Most magical / religious systems—with the exception of some folkish (ahem, racist) heathen groups and closed ATR communities—accept sincere seekers without too much gatekeeping.  But because of the times in which we live, this level of openness is bound to frighten and anger those who feel their identities are threatened.  White privilege is a thing, yes. But my spirits don’t care that I’m white.  And I’m not in the business of racially polarizing my magic.  Sure, I have ancestral spirits who are just working for me.  But, aside from that, the magic I do doesn’t discriminate.

I had three principal teachers in hoodoo over the years: one was a gay white man, another was a straight black man, and another was a bisexual white woman.  They all spoke about their teachers, who were black, white, male, female, gay, straight, Jewish, Asian, and Middle Eastern.  But there was never a moral judgment attached to these labels.  It’s just who their teachers happened to be.  Coming from this multi-ethnic, multi-racial, multi-cultural background, you can see why it would sound pretty mean-spirited and ignorant to me when I hear people say whites can’t do hoodoo and then accuse me of culturally appropriating their practices.

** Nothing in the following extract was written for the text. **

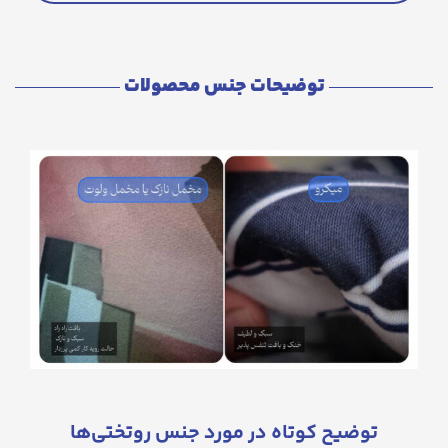
توضیحات جنس محصولات
توضیح کوتاه در مورد جنس روتختی‌ها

On Tumblr, there is currently a group of highly vocal women of color who refuse to have anything to do with white conjure workers.  And, while I think that is pretty racist in itself, I have responded (and will respond again, I fear) with three things:

First, learn your own history—that of conjure and culture (because they’re inseparable).  It’s a lot more open and fluid than you think, just like your DNA, just like the language you speak and the music you listen to.  Learning who you are will make you kinder and more tolerant of others.  Because we are one.

Second, it’s perfectly fine that you only want to do conjure for and with people of a certain skin color and cultural identity.  There are also some Nazi Asatru groups doing this.  You might learn about them if you want to see a mirror image of what you’re doing.  Don’t like Nazis who think only people with verifiable Nordic bloodlines should be allowed to worship Odin?  Oops.  I guess we have more in common than you thought. 

And third, cultures mix and combine in order to form new wonderful expressions of human experience.  That’s how humanity has evolved so powerfully.  You can’t fight that.  Today, a straight white man is making a jack ball (as I did yesterday, in fact).  Tomorrow, a gay Asian woman will be reading Lenormand cards while she burns some 7 African Powers incense.  Does that bother you?  If it does, I recommend you read Psalm 62 with emphasis on the last line [12]: “Also unto thee, O Lord, belongeth mercy: for thou renderest to every man according to his work” and keep forgiveness on your mind.